[STUDY QUESTIONS]:
A) Copy everything from "Photos by John" down to "and other threats." in the travel article on Vancouver USA.
B) According to the travel article on Vancouver USA, what agreement did the United States and Great Britain reach in 1818?
C) Pick up the travel article on Vancouver USA after its final sentence and keep writing.

[DOCUMENT TEXT]:
◆ ◆ ◆ ◆ ◆

Travel: ‘Vancouver USA’

Published 12:00 am Sunday, March 16, 2014

Photos by John Gottberg Anderson / For The BulletinA three-story log bastion rises above the northwest corner of the Fort Vancouver replica, just as it did when the original fort was built in 1825. Eight cannons once fired salutes to ships arriving up the Columbia River, while protecting the fort against Indians and other threats.

VANCOUVER, Wash. —

Probably no city in the Pacific Northwest displays the range of regional history so well as Portland’s neighbor across the Columbia River.

In Vancouver USA — as the city of 165,000 calls itself, to be distinguished from the Canadian metropolis of the same name — the breadth of 222 years of European-American discovery, settlement and modern development can be revealed to a curious visitor in a single day. And it doesn’t take a lot of additional digging to discover the earlier, Chinookan-speaking tribal inhabitants of the riverine landscape.

When Captain Robert Gray discovered the mouth of the Columbia River in May 1792, naming it after his ship, the Columbia Rediviva, his crew traded with the tribes that inhabited the area. Only five months later, Captain George Vancouver intruded farther up the Columbia, sending some of his men upriver as far as the site of present-day Washougal, 18 miles east of where his namesake city now stands.

Those voyages paved the way for the Corps of Discovery, led by American explorers Meriwether Lewis and William Clark. Traveling to and from the mouth of the Columbia River, they camped in the Vancouver area in early November 1805 and late March 1806.

The 1811 establishment of Fort Astoria (later Fort George), 100 miles downriver, was followed in 1818 by the Treaty of Joint Occupation between the United States and Great Britain. It was an “agree to disagree” decision between the two powers. Both laid claim to the Oregon Territory and its wealth of beaver and other furs, but neither was ready to compromise on a border determination.

◆ ◆ ◆ ◆ ◆

[MATERIAL PROVIDED]:
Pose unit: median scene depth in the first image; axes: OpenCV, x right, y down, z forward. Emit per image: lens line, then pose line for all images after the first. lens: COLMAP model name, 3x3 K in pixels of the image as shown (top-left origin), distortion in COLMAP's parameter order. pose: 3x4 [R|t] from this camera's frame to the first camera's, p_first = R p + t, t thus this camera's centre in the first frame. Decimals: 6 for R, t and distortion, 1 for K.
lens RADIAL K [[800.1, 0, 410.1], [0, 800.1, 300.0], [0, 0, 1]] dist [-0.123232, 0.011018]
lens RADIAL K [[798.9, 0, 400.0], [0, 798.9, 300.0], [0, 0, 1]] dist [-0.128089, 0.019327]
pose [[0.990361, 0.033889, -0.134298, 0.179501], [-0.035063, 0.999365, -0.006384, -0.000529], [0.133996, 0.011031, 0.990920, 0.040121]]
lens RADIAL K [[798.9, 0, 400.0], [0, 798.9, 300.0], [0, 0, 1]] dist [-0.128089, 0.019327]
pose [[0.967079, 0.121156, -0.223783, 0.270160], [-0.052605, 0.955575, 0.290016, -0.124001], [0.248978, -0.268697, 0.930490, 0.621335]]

◆ ◆ ◆ ◆ ◆

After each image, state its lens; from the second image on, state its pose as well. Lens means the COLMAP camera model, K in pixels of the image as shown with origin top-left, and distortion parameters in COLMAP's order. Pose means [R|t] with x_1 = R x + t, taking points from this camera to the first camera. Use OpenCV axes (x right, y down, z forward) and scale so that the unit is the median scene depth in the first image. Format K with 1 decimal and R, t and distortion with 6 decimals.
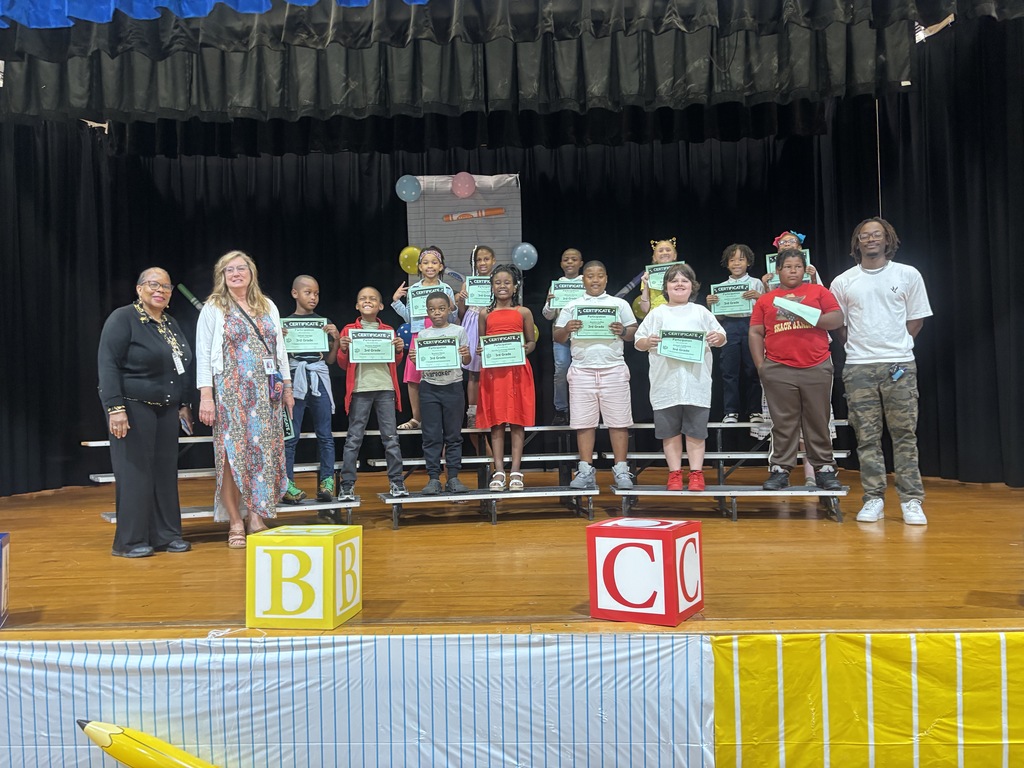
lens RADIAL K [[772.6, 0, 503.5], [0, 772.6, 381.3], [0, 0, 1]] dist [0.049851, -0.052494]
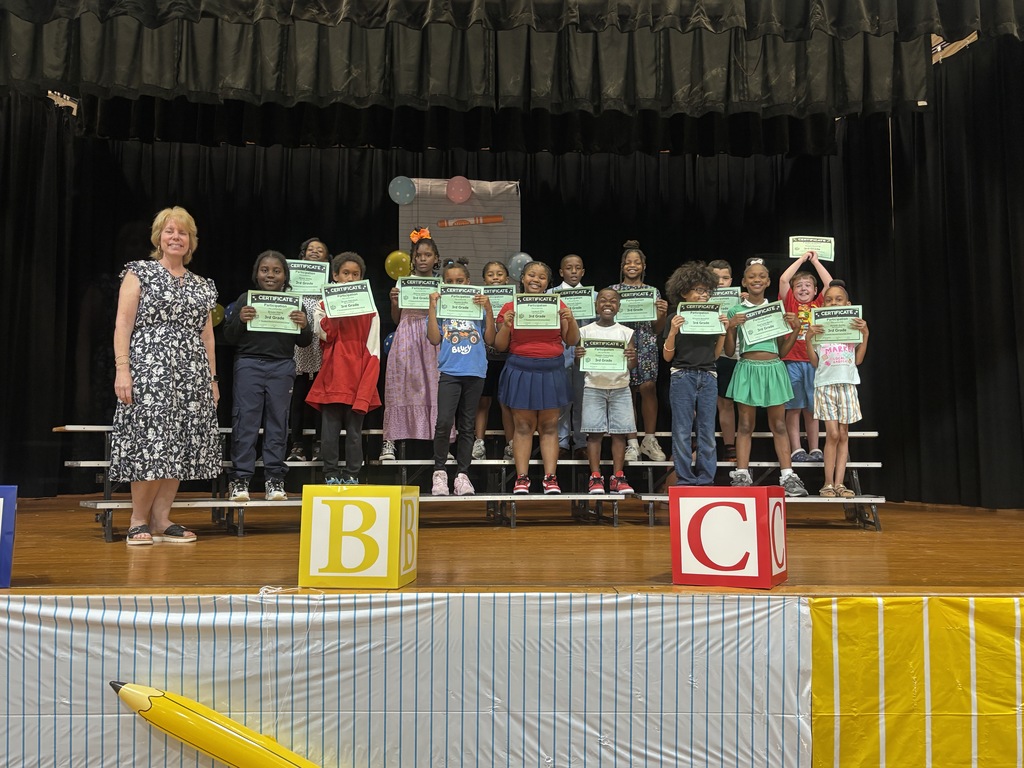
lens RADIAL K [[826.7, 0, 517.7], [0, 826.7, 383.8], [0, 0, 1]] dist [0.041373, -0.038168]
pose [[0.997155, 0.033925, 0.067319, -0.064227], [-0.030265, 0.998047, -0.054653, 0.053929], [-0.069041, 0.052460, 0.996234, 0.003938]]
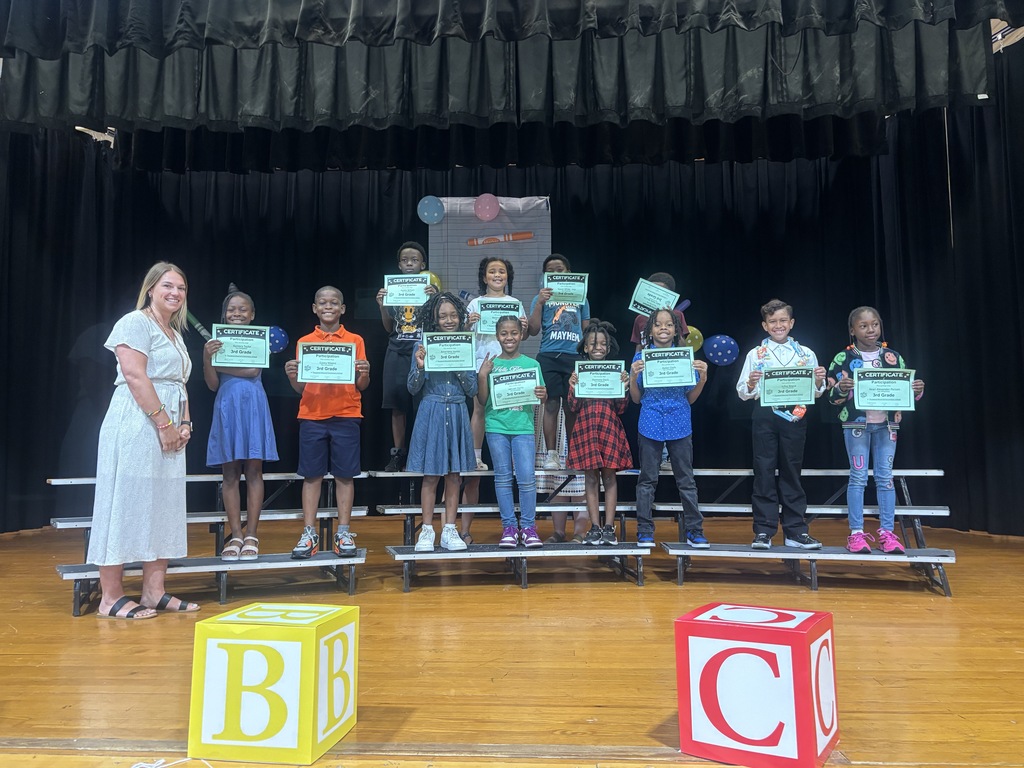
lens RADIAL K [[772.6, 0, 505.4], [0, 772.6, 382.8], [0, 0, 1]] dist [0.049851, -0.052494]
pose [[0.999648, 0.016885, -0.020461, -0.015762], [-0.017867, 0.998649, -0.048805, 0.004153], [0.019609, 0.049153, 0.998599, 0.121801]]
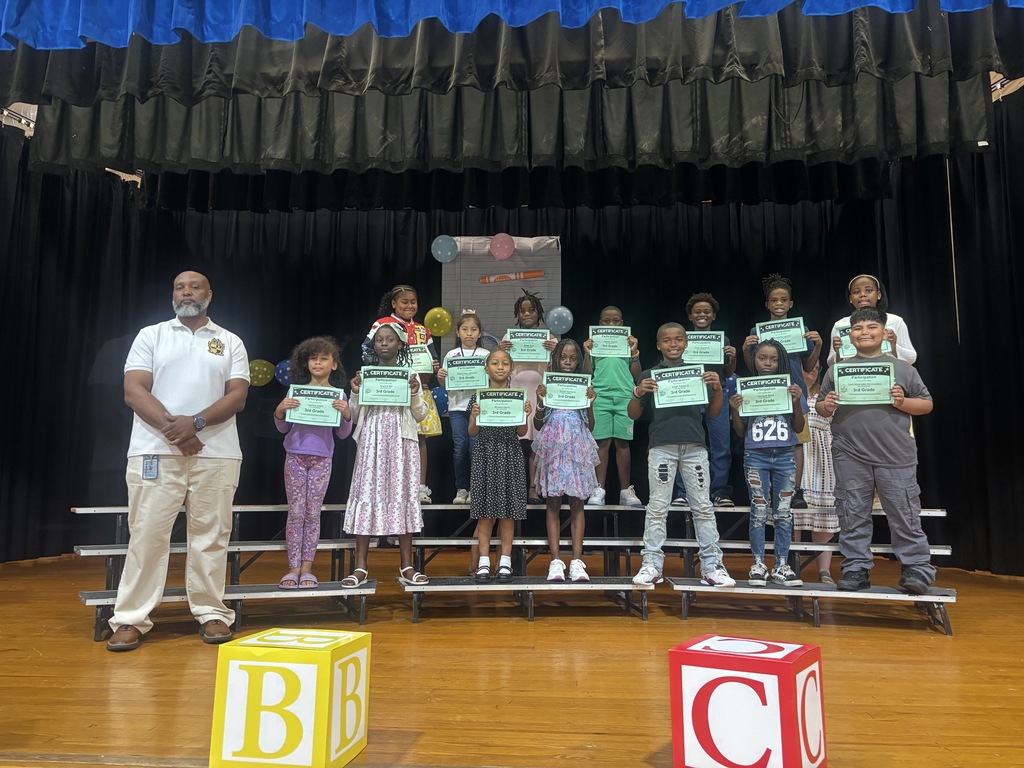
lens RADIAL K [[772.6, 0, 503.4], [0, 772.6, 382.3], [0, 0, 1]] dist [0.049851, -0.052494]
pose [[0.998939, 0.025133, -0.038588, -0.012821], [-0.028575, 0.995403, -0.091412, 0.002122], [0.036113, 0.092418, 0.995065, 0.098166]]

◆ ◆ ◆ ◆ ◆

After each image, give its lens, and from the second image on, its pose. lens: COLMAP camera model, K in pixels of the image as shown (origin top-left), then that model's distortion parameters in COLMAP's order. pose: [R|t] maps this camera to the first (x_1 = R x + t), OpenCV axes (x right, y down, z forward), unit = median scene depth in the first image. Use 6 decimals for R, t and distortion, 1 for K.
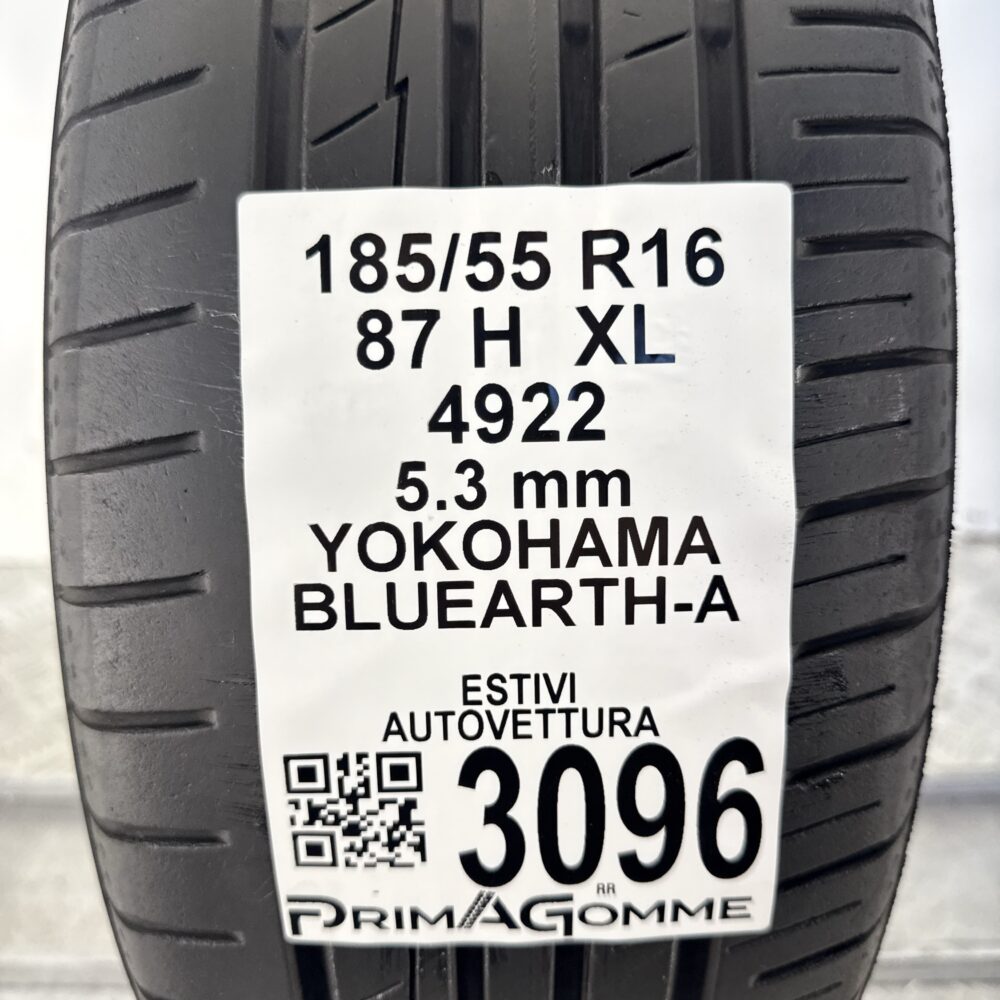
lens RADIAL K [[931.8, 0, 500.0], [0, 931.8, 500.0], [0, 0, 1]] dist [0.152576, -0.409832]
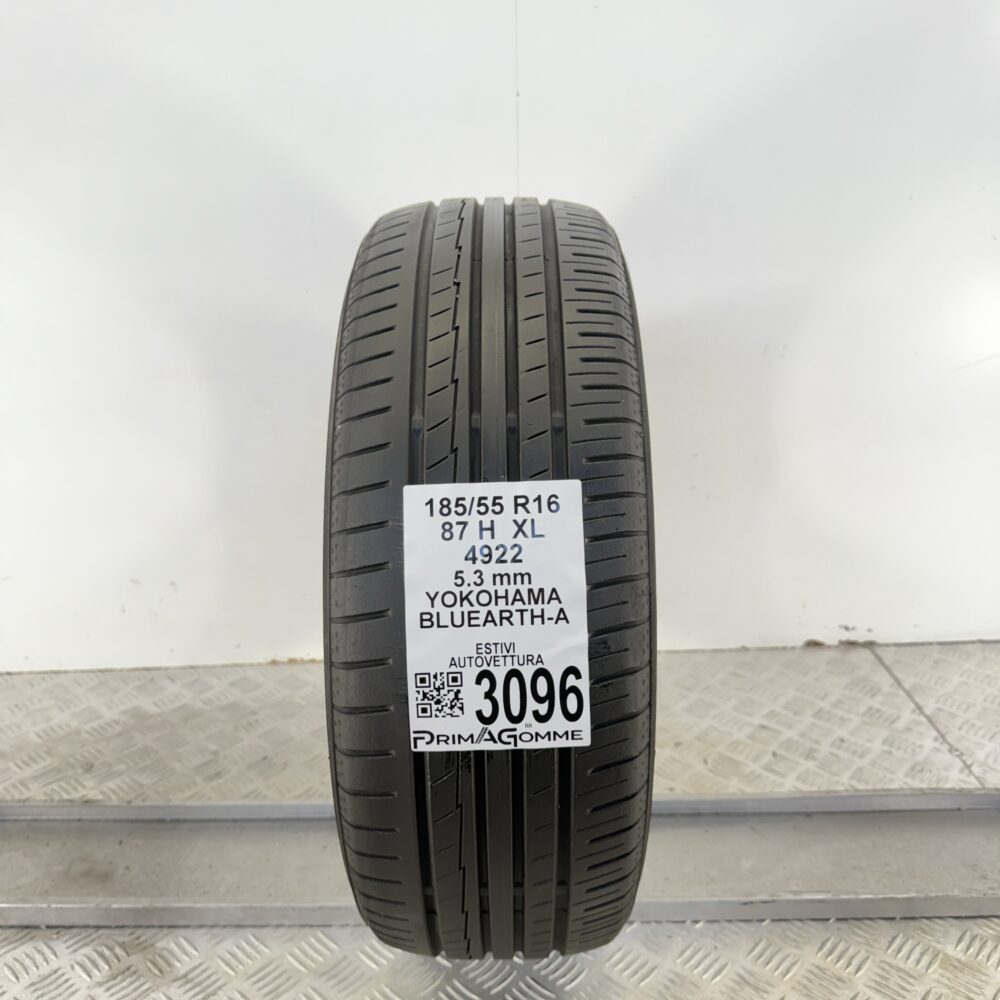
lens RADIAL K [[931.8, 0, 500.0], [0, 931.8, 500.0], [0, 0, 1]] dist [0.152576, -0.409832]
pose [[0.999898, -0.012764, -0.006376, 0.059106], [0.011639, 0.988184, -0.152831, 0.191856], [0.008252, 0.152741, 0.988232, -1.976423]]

◆ ◆ ◆ ◆ ◆

[ANSWERS TO THIS EXERCISE]:
A)
Photos by John Gottberg Anderson / For The BulletinA three-story log bastion rises above the northwest corner of the Fort Vancouver replica, just as it did when the original fort was built in 1825. Eight cannons once fired salutes to ships arriving up the Columbia River, while protecting the fort against Indians and other threats.

B) The Treaty of Joint Occupation.

C)
When the Hudson’s Bay Co., Britain’s fur-trading giant, chose in 1825 to move its regional headquarters from Fort George and built a new stronghold on the site of present-day Vancouver, it was a move designed to anchor England’s claim to all of Oregon, right down to the border of Mexican California.

Fort Vancouver

A replica of the original Fort Vancouver stands today at the heart of Fort Vancouver National Historic Site, a 366-acre reserve separated from the urban downtown by Interstate 5.

The original company fort, an American military post after 1846 when an international border was at last confirmed (at the 49th parallel, the modern U.S.-Canada border), served the region until 1860. It burned to the ground in 1866 and was subsequently ignored. But in 1947, archaeologists began digging on the site. They continue working today, having already recovered more than 2 million artifacts.

A dozen structures have been reconstructed; there are plans to build more. Blacksmiths and carpenters demonstrate their skills throughout the year, always using early 19th-century tools and methods. During summer and school holidays, other living-history interpreters in period clothing re-enact the chores of daily fort life.

Surrounded by a stake palisade as it would have been in the 1820s, the fort measures more than 300 feet wide and 700 feet long. At its northwest corner is a three-story log bastion with eight 3-pounder cannons; sentries stood here to protect the fort against Indians and other threats, and to fire salutes to ships arriving up the Columbia River.

Beside the main fort entrance is the Counting House. The administrative and bookkeeping center for Fort Vancouver, it was here that clerks kept records of all incoming and outgoing goods, employee pay and expenditures. Even in the 1820s, they were required to provide detailed annual reports.

For a time, the building also served as quarters for Captain Thomas Baillie of the British sloop HMS Modeste, which anchored at the fort for 18 months. Today those quarters have been re-created, right down to the almost-gaudy shades of paint that were popular in that era.

The chief factor

At the northeast corner is the chief factor’s residence. For two decades, this was the home of Dr. John McLoughlin, a Canadian-born Scotsman. McLoughlin was 41 years old when the Hudson’s Bay Company posted him at Fort Vancouver in 1825; as chief factor, it was his job to keep peace with the Native American population and protect British interests. McLoughlin was an astute businessman, and Fort Vancouver thrived under his leadership.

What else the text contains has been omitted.